In questo giorno del 1778, si verifica la battaglia di Barren Hill. Pochi giorni prima, un gruppo di indiani Oneida aveva offerto la loro assistenza all’esercito di George Washington. Sicuramente non avrebbero potuto sapere quanto velocemente sarebbero stati chiamati ad aiutare?

La loro presenza avrebbe presto aiutato le forze americane a respingere gli inglesi.

Il generale George Washington con Lafayette a Valley Forge, 177, di Alonzo Chappel

L’esercito di Washington fu quindi accampato a Valley Forge, dove avevano trascorso un lungo e duro inverno. A metà maggio, ricevettero una gradita aggiunta al campo: uno dei compagni francesi del marchese de Lafayette arrivò con un gruppo di quasi 50 Oneida. Gli Oneida furono accolti a braccia aperte: Henry Knox ordinò un saluto con tredici grandi cannoni, e lo stesso Washington ricevette personalmente i guerrieri indiani.
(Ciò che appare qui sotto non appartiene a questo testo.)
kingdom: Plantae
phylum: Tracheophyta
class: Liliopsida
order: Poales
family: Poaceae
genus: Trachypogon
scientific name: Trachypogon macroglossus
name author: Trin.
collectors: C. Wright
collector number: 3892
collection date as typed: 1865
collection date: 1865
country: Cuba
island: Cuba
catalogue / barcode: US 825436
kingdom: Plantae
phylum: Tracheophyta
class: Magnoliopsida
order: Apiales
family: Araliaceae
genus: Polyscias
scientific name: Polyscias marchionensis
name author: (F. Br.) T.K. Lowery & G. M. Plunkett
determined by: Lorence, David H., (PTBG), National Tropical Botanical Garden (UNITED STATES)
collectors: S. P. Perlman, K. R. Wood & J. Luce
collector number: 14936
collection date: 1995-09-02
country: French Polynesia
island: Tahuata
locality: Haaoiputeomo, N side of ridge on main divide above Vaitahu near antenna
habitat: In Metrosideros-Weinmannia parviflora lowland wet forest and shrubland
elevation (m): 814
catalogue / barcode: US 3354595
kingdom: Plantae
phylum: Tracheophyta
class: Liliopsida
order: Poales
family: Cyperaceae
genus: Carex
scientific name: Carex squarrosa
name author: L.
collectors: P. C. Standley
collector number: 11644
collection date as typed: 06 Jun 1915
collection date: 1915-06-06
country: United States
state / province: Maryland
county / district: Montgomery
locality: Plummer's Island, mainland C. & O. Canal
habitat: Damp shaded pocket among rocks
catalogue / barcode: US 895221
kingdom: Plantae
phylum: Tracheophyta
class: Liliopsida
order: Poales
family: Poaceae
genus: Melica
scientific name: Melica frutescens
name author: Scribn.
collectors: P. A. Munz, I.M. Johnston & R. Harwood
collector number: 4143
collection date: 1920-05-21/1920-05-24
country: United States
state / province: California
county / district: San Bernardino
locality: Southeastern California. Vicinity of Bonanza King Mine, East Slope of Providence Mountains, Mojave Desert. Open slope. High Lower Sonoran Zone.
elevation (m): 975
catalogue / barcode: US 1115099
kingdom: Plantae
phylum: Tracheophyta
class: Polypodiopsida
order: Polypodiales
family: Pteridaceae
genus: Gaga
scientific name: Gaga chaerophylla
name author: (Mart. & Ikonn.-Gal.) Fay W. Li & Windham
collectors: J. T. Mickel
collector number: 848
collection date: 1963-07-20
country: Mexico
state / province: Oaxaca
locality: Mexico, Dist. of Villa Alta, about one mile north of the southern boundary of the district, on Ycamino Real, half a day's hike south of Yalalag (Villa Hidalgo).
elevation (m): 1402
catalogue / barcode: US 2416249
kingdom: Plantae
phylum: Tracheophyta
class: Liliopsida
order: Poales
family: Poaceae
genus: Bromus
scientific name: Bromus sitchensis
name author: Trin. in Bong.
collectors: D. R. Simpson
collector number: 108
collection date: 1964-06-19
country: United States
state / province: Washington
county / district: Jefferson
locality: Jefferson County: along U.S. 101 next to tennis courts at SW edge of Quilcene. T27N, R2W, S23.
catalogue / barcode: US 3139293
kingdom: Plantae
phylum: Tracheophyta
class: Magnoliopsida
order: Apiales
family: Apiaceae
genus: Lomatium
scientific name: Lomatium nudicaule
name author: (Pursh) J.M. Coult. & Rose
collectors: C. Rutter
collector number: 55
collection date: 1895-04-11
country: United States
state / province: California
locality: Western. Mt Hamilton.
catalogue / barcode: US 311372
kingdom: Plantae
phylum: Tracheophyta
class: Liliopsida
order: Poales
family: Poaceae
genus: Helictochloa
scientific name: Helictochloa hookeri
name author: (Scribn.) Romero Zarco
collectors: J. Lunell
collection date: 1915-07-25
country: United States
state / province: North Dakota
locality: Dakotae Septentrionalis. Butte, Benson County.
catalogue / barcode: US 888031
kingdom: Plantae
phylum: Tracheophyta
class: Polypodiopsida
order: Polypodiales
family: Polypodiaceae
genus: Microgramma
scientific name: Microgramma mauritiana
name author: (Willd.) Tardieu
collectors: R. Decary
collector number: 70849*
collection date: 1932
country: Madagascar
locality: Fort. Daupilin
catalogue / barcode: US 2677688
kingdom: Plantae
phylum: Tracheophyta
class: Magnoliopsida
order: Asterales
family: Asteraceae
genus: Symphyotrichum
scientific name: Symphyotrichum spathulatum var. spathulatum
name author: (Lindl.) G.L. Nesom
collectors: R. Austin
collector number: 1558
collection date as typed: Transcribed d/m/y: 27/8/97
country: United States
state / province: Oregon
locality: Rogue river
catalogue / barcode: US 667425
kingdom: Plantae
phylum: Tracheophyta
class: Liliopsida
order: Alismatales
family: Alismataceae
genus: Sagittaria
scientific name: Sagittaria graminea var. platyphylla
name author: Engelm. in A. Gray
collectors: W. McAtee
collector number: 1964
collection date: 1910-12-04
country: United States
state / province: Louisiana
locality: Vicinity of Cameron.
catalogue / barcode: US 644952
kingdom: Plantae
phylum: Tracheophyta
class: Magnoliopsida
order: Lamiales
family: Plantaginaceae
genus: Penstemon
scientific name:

Gli Oneida si offrirono di aiutare l’Esercito continentale, e la loro assistenza fu accettata volentieri.

Washington assegnò l’Oneida a lavorare con Lafayette, che stava per muoversi con una forza di 2.200 uomini verso gli inglesi, quindi a Filadelfia. La missione di Lafayette era di raccogliere informazioni e di osservare i segni di una ritirata britannica verso New York. Gli Oneida dovevano servire come esploratori per l’avanzata di Lafayette; avrebbero avuto l’aiuto di 50 fucilieri americani.

La notte del 19 maggio, Lafayette si accampò su Barren Hill, a soli 12 miglia da Filadelfia. Sfortunatamente, un disertore colse l’occasione per informare gli inglesi della posizione di Lafayette. Il giorno dopo, cavalleria britannica e fanti furono inviati verso Barren Hill. Speravano di sorprendere Lafayette.

L’Oneida e i fucilieri stavano perlustrando l’area quando sentirono avvicinarsi i soldati britannici-ce n’erano ben 9.000! Imperterrito, il piccolo gruppo di Oneida e fucilieri cominciò a sparare contro gli inglesi dagli alberi. All’inizio, gli inglesi non si resero conto di quanto fosse piccola la forza d’attacco, ma una volta che si resero conto che erano contro circa 100 uomini, lanciarono una carica di cavalleria.

Ok, beh, hanno iniziato a caricare. Poi, come lo storico Thomas Fleming racconta, ” egli Oneidas risposto con il proprio marchio speciale di sfida. Come una sola voce, hanno rilasciato un tremendo urlo di guerra. Né i cavalli inglesi né gli uomini nelle selle avevano mai sentito nulla di simile.”I soldati furono gettati nel panico e nella confusione, lasciando agli scout americani il tempo di tornare a Lafayette con un avvertimento.

Lafayette si stava già preparando a ritirarsi. Aveva sentito il rumore degli spari, e sapeva che gli inglesi dovevano essere nelle vicinanze. Lafayette era veloce e conosceva la zona meglio degli inglesi. Riuscì a scappare, con l’Oneida e i fucilieri che fungevano da retroguardia. Pero ‘ci e’ mancato poco. A un certo punto, gli inglesi si avvicinarono abbastanza da sparare a un ufficiale dal suo cavallo. Due Oneida lo hanno portato in salvo.

Nel frattempo, Washington stava marciando da Valley Forge. Aveva sentito i combattimenti e stava venendo a rinforzare Lafayette. Quando gli inglesi appresero che l’esercito continentale si stava dirigendo verso Filadelfia. Speravano in un colpo a basso costo per minare gli americani. Quella possibilità era sparita, grazie all’Oneida.

Lascia un commento

Il tuo indirizzo email non sarà pubblicato.